* RAW DATA *
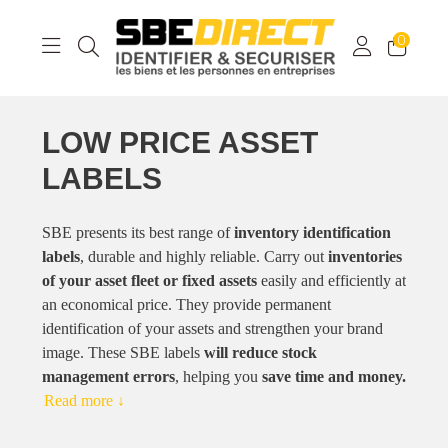
0
LOW PRICE ASSET
LABELS
SBE presents its best range of
inventory identification
labels
, durable and highly reliable. Carry out
inventories
of your asset fleet or fixed assets
easily and efficiently at
an economical price. They provide permanent
identification of your assets and strengthen your brand
image. These SBE labels
will reduce stock
management errors
, helping you
save time and money.
Read more ↓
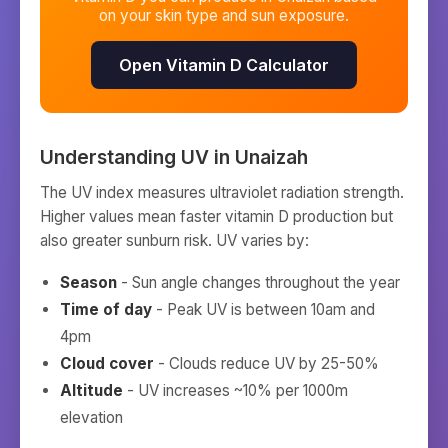
on your skin type and sun exposure.
Open Vitamin D Calculator
Understanding UV in
Unaizah
The UV index measures ultraviolet radiation strength.
Higher values mean faster vitamin D production but
also greater sunburn risk. UV varies by:
Season
- Sun angle changes throughout the year
Time of day
- Peak UV is between 10am and
4pm
Cloud cover
- Clouds reduce UV by 25-50%
Altitude
- UV increases ~10% per 1000m
elevation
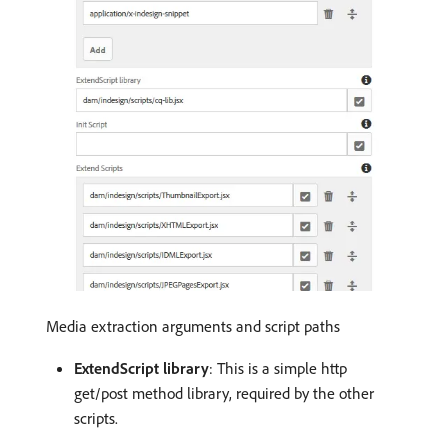
Media extraction arguments and script paths
ExtendScript library
: This is a simple http
get/post method library, required by the other
scripts.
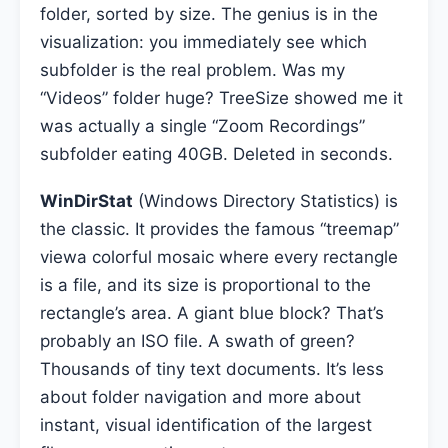
folder, sorted by size. The genius is in the
visualization: you immediately see which
subfolder is the real problem. Was my
“Videos” folder huge? TreeSize showed me it
was actually a single “Zoom Recordings”
subfolder eating 40GB. Deleted in seconds.
WinDirStat
(Windows Directory Statistics) is
the classic. It provides the famous “treemap”
viewa colorful mosaic where every rectangle
is a file, and its size is proportional to the
rectangle’s area. A giant blue block? That’s
probably an ISO file. A swath of green?
Thousands of tiny text documents. It’s less
about folder navigation and more about
instant, visual identification of the largest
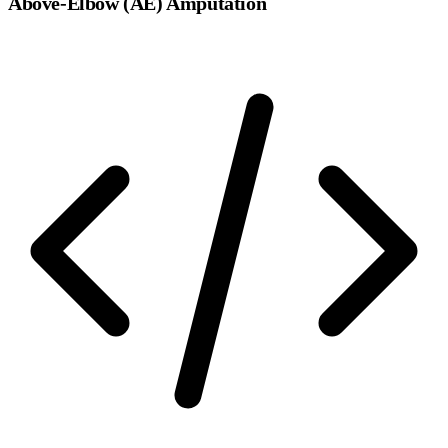
Above-Elbow (AE) Amputation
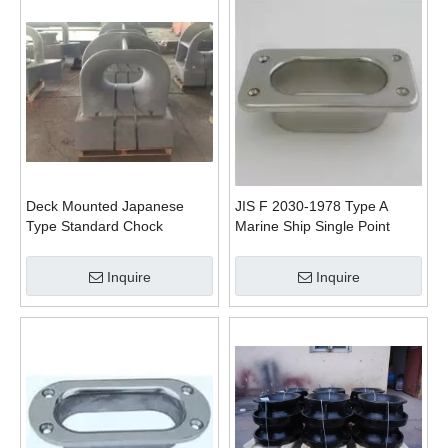
Deck Mounted Japanese
JIS F 2030-1978 Type A
Type Standard Chock
Marine Ship Single Point
Mooring Pipe Haswe
Inquire
Inquire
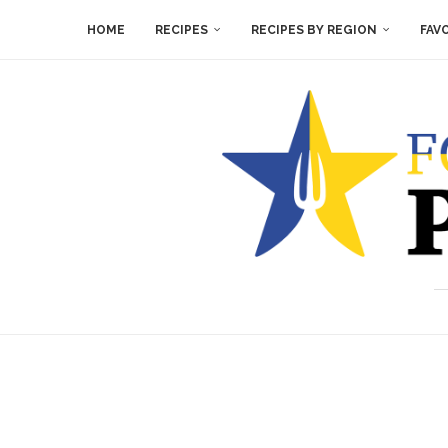
HOME
RECIPES
RECIPES BY REGION
FAV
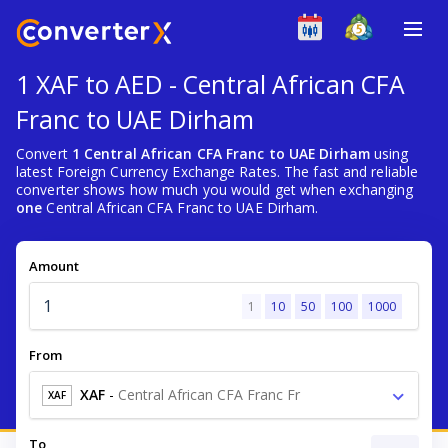
1 XAF to AED - Central African CFA
Franc to UAE Dirham
Convert
1 Central African CFA Franc to UAE Dirham
using
latest Foreign Currency Exchange Rates. The fast and reliable
converter shows how much you would get when exchanging
one
Central African CFA Franc to UAE Dirham.
Amount
1
10
50
100
1000
From
XAF
-
Central African CFA Franc Fr
XAF
To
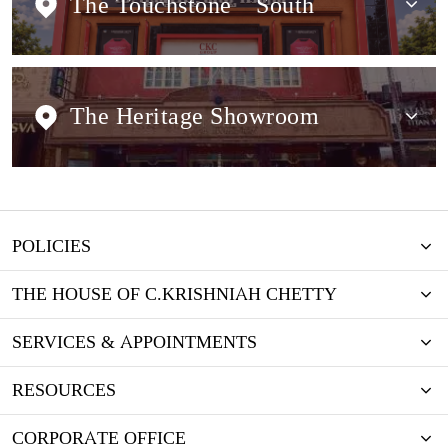
The Touchstone
South
The Heritage Showroom
POLICIES
THE HOUSE OF C.KRISHNIAH CHETTY
SERVICES & APPOINTMENTS
RESOURCES
CORPORATE OFFICE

* WORK ITEM *
Using the entries above, transcribe exactly from the line that has "management errors" through the line that has "the classic. It". Pictures are dropped.

* TASK OUTPUT *
management errors
, helping you
save time and money.
Read more ↓
on your skin type and sun exposure.
Open Vitamin D Calculator
Understanding UV in
Unaizah
The UV index measures ultraviolet radiation strength.
Higher values mean faster vitamin D production but
also greater sunburn risk. UV varies by:
Season
- Sun angle changes throughout the year
Time of day
- Peak UV is between 10am and
4pm
Cloud cover
- Clouds reduce UV by 25-50%
Altitude
- UV increases ~10% per 1000m
elevation
Media extraction arguments and script paths
ExtendScript library
: This is a simple http
get/post method library, required by the other
scripts.
folder, sorted by size. The genius is in the
visualization: you immediately see which
subfolder is the real problem. Was my
“Videos” folder huge? TreeSize showed me it
was actually a single “Zoom Recordings”
subfolder eating 40GB. Deleted in seconds.
WinDirStat
(Windows Directory Statistics) is
the classic. It provides the famous “treemap”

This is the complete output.